Enterprise Products Partners' consistent growth
Enterprise Products Partners' pipeline transportation volumes rose about 5% to 10.4 million equivalent barrels per day in 2019. Its terminal volumes rose 17% for the year. Moreover, the company has been growing its volumes steadily over the years. Enterprise Products' transportation volumes have risen 23% from their 2014 levels.
What's more, Enterprise Products' volumes growth gets reflected in its cash flows, which have also seen a consistent rise over the years. This shows that despite the capacity overbuild, the company has pricing power. This is in part due to the strategic locations of its assets.
Another factor that helped Enterprise Products navigate the challenging environment is its conservative use of capital. While some of its peers, including Kinder Morgan (NYSE:KMI) and Energy Transfer (NYSE:ET), used a lot of debt to grow rapidly, both organically and through acquisitions, Enterprise Products adopted a more conservative approach. As a result, it didn't find itself in a fix when profits squeezed as a result of a fall in commodity prices.
Enterprise Products posted strong fourth-quarter results. It expects to raise its distributions by 2.3% in 2020 and spend $3 billion to $4 billion in growth projects during the year. The company uses only the cash it generates from operations to fund the capital portion of its growth projects. In short, not only has the company been growing, it is all set to keep growing in the future.
What's impacting Magellan Midstream Partners
Like Enterprise Products, Magellan Midstream is rightly credited for its strong and growing distributions.
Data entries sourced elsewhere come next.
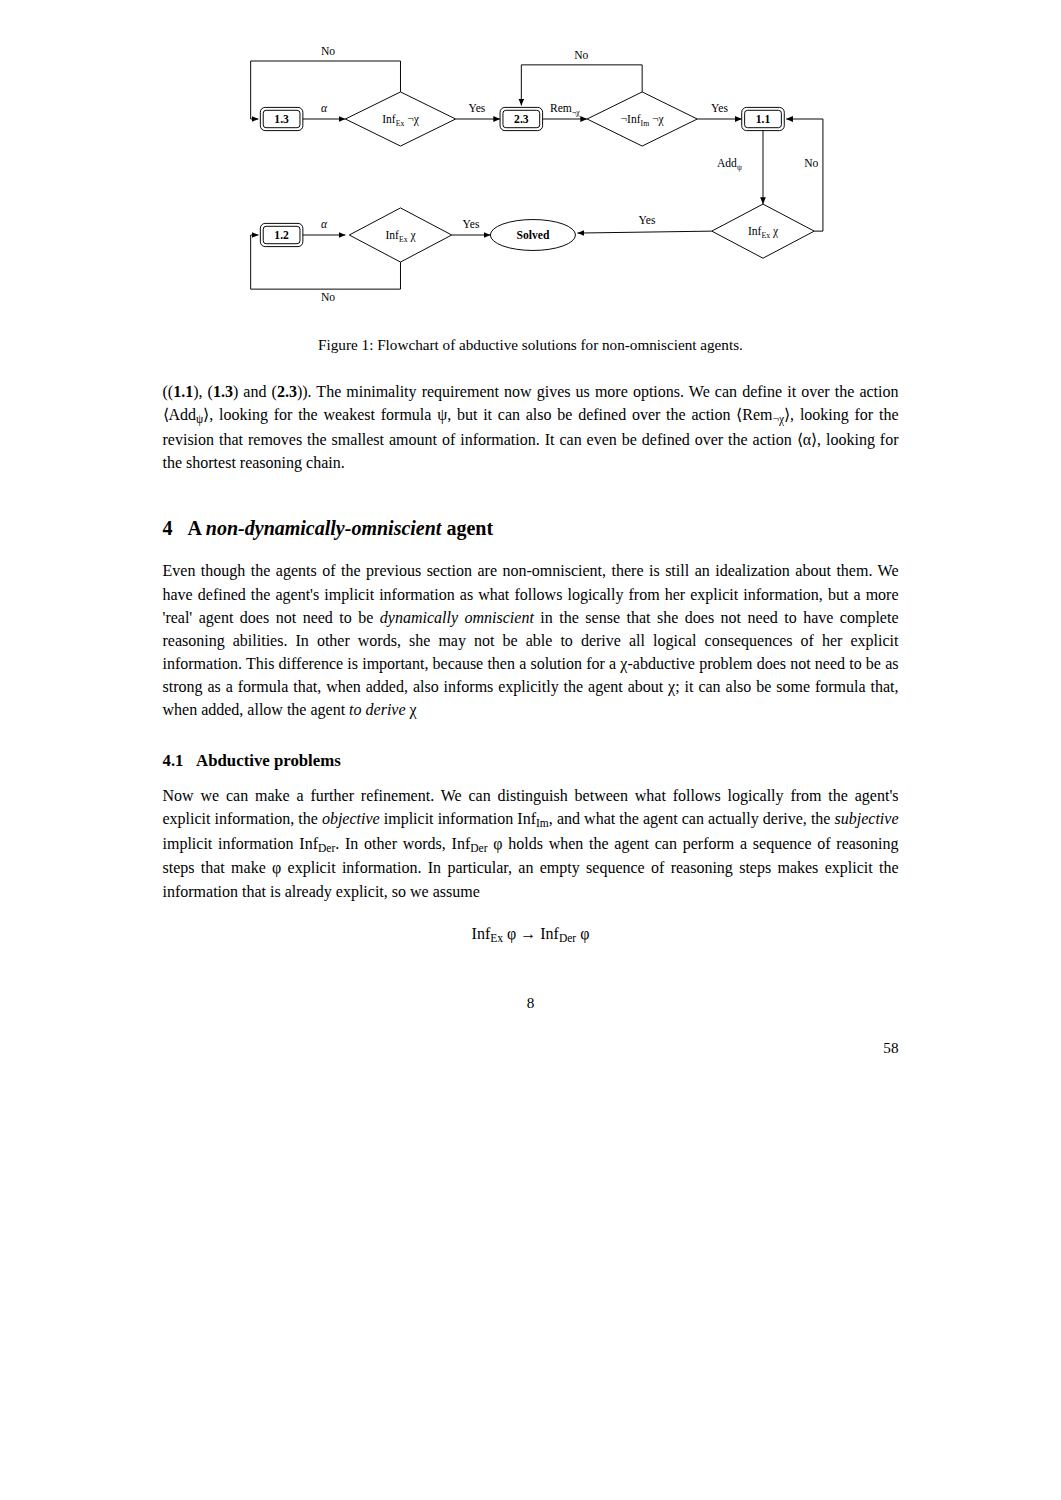1.3 α InfEx ¬χ Yes 2.3 Rem¬χ ¬InfIm ¬χ Yes 1.1 No No Addψ 1.2 α InfEx χ Yes Solved No InfEx χ Yes No
Figure 1: Flowchart of abductive solutions for non-omniscient agents.
((1.1), (1.3) and (2.3)). The minimality requirement now gives us more options. We can define it over the action ⟨Addψ⟩, looking for the weakest formula ψ, but it can also be defined over the action ⟨Rem¬χ⟩, looking for the revision that removes the smallest amount of information. It can even be defined over the action ⟨α⟩, looking for the shortest reasoning chain.
4 A non-dynamically-omniscient agent
Even though the agents of the previous section are non-omniscient, there is still an idealization about them. We have defined the agent's implicit information as what follows logically from her explicit information, but a more 'real' agent does not need to be dynamically omniscient in the sense that she does not need to have complete reasoning abilities. In other words, she may not be able to derive all logical consequences of her explicit information. This difference is important, because then a solution for a χ-abductive problem does not need to be as strong as a formula that, when added, also informs explicitly the agent about χ; it can also be some formula that, when added, allow the agent to derive χ
4.1 Abductive problems
Now we can make a further refinement. We can distinguish between what follows logically from the agent's explicit information, the objective implicit information InfIm, and what the agent can actually derive, the subjective implicit information InfDer. In other words, InfDer φ holds when the agent can perform a sequence of reasoning steps that make φ explicit information. In particular, an empty sequence of reasoning steps makes explicit the information that is already explicit, so we assume
InfEx φ → InfDer φ
8
58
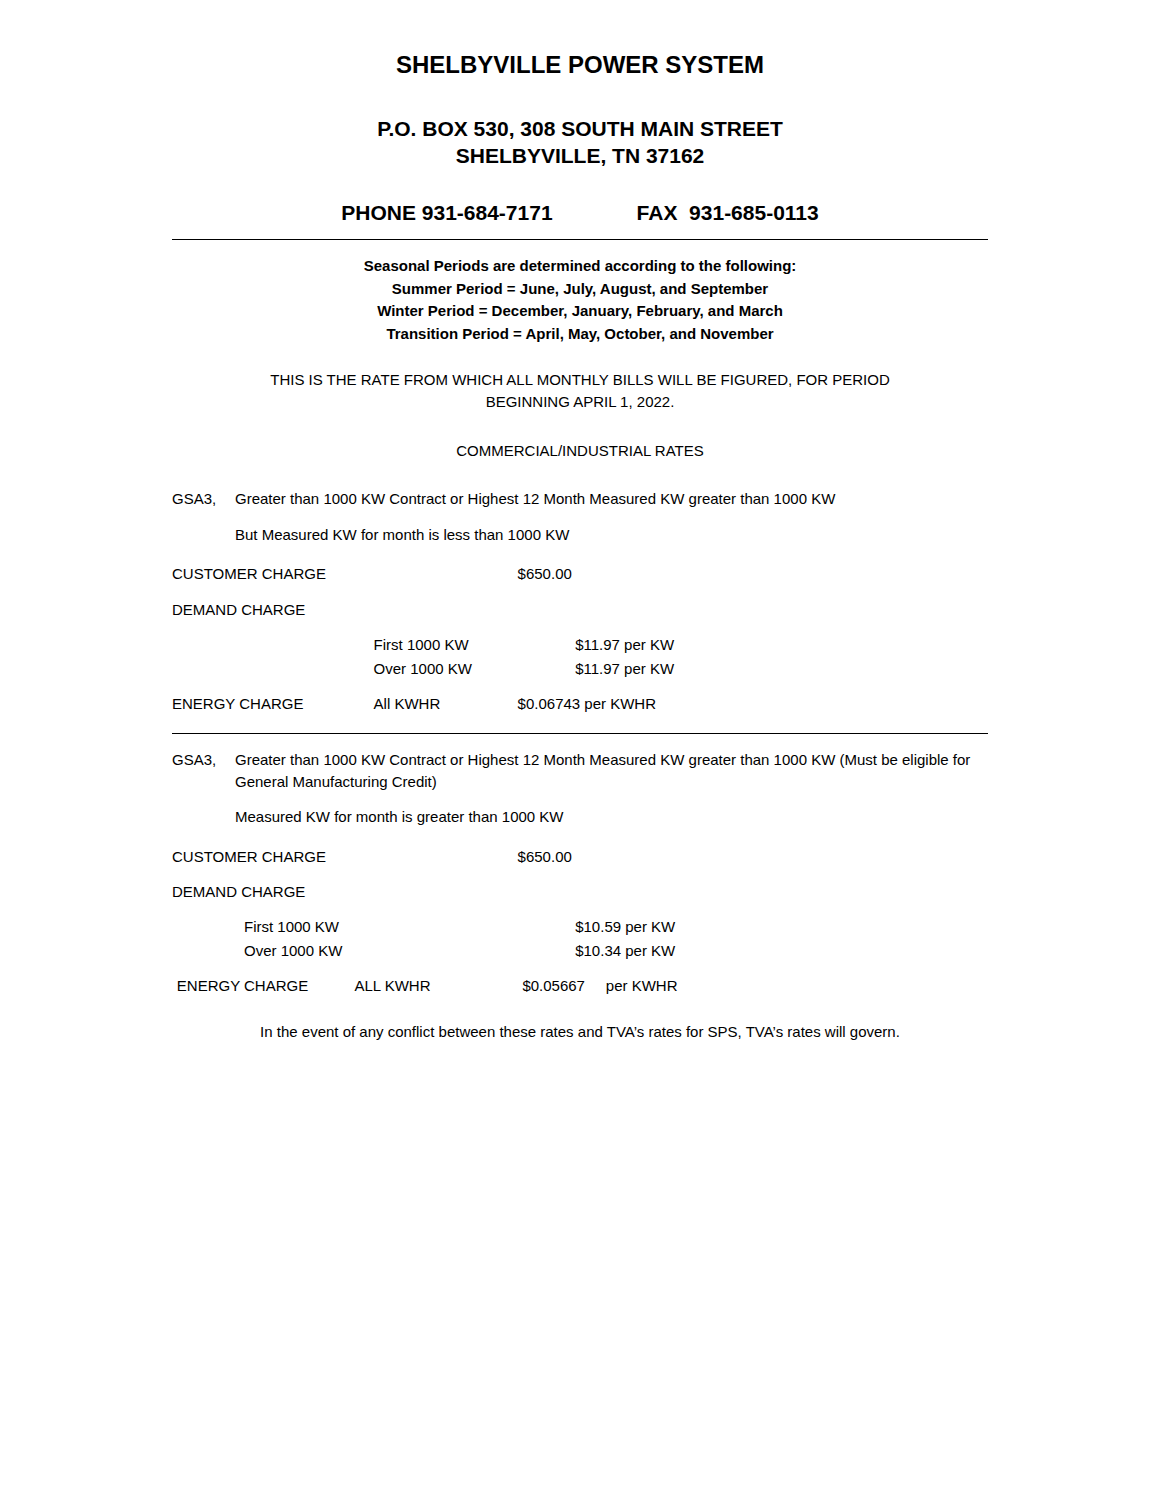SHELBYVILLE POWER SYSTEM
P.O. BOX 530, 308 SOUTH MAIN STREET
SHELBYVILLE, TN 37162
PHONE 931-684-7171 FAX 931-685-0113
Seasonal Periods are determined according to the following:
Summer Period = June, July, August, and September
Winter Period = December, January, February, and March
Transition Period = April, May, October, and November
THIS IS THE RATE FROM WHICH ALL MONTHLY BILLS WILL BE FIGURED, FOR PERIOD BEGINNING APRIL 1, 2022.
COMMERCIAL/INDUSTRIAL RATES
GSA3,
Greater than 1000 KW Contract or Highest 12 Month Measured KW greater than 1000 KW
But Measured KW for month is less than 1000 KW
CUSTOMER CHARGE
$650.00
DEMAND CHARGE
First 1000 KW
$11.97 per KW
Over 1000 KW
$11.97 per KW
ENERGY CHARGE
All KWHR
$0.06743 per KWHR
GSA3,
Greater than 1000 KW Contract or Highest 12 Month Measured KW greater than 1000 KW (Must be eligible for General Manufacturing Credit)
Measured KW for month is greater than 1000 KW
CUSTOMER CHARGE
$650.00
DEMAND CHARGE
First 1000 KW
$10.59 per KW
Over 1000 KW
$10.34 per KW
ENERGY CHARGE
ALL KWHR
$0.05667 per KWHR
In the event of any conflict between these rates and TVA’s rates for SPS, TVA’s rates will govern.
Magellan has historically traded at a lower yield compared to Enterprise Products Partners.
However, Magellan's yield came closer to Enterprise Products' toward the end of 2018. The rise in Magellan's yield can be attributed to its higher distribution growth rate as well as the underperformance of Magellan stock in roughly the last two years.
Due to the changes in the energy market, Magellan can obviously not continue raising its distributions at such high rates. The MLP's distribution growth slowed in 2019, likely impacting the stock. Further, Magellan expects slower growth in 2020. Despite it being lower than its historical rate, Magellan still expects an annual distribution growth of 3% for 2020.
The two MLPs now trade at nearly the same yields with expected distribution growths between 2% and 3%. The distributions are expected to be well covered with cash generated from operations. Enterprise Products intends to utilize the excess leftover cash from a lack of attractive opportunities toward buybacks. Magellan, on the other hand, is considering a special distribution in addition to buybacks.
While Enterprise Products Partners' project backlog looks more robust, Magellan has more than $500 million of capital projects under consideration. The company's $400 million expected capital expenditure for 2020 relates only to projects currently under progress. So, the lower expected capital expenditure is not necessarily a reason of concern, as Magellan is used to providing estimates separately for projects in progress versus potential ones.
The winner is...
There is no denying that both Enterprise Products and Magellan Midstream offer rock-solid yields. Both the stocks have outperformed the S&P 500 energy stocks in terms of total returns. But income investors seek yield to generate positive total returns. Yield returns aren't attractive if they get offset by capital loss. That's what has happened to energy investors in the last few years.
In five years, Enterprise Products generated total returns of just 3%, while Magellan's total returns stand at -3%. That means, while investors got their distributions, the market value of their EPD and MMP stock holdings has gone down, resulting in negligible to negative total returns.
Moreover, I don't see any immediate catalysts to change this situation anytime soon. So, if you're looking for higher total returns over the next couple of years, neither of the two stocks fits the bill. However, if you intend to keep stocks for a real long term and just use distribution income, both stocks look equally well placed.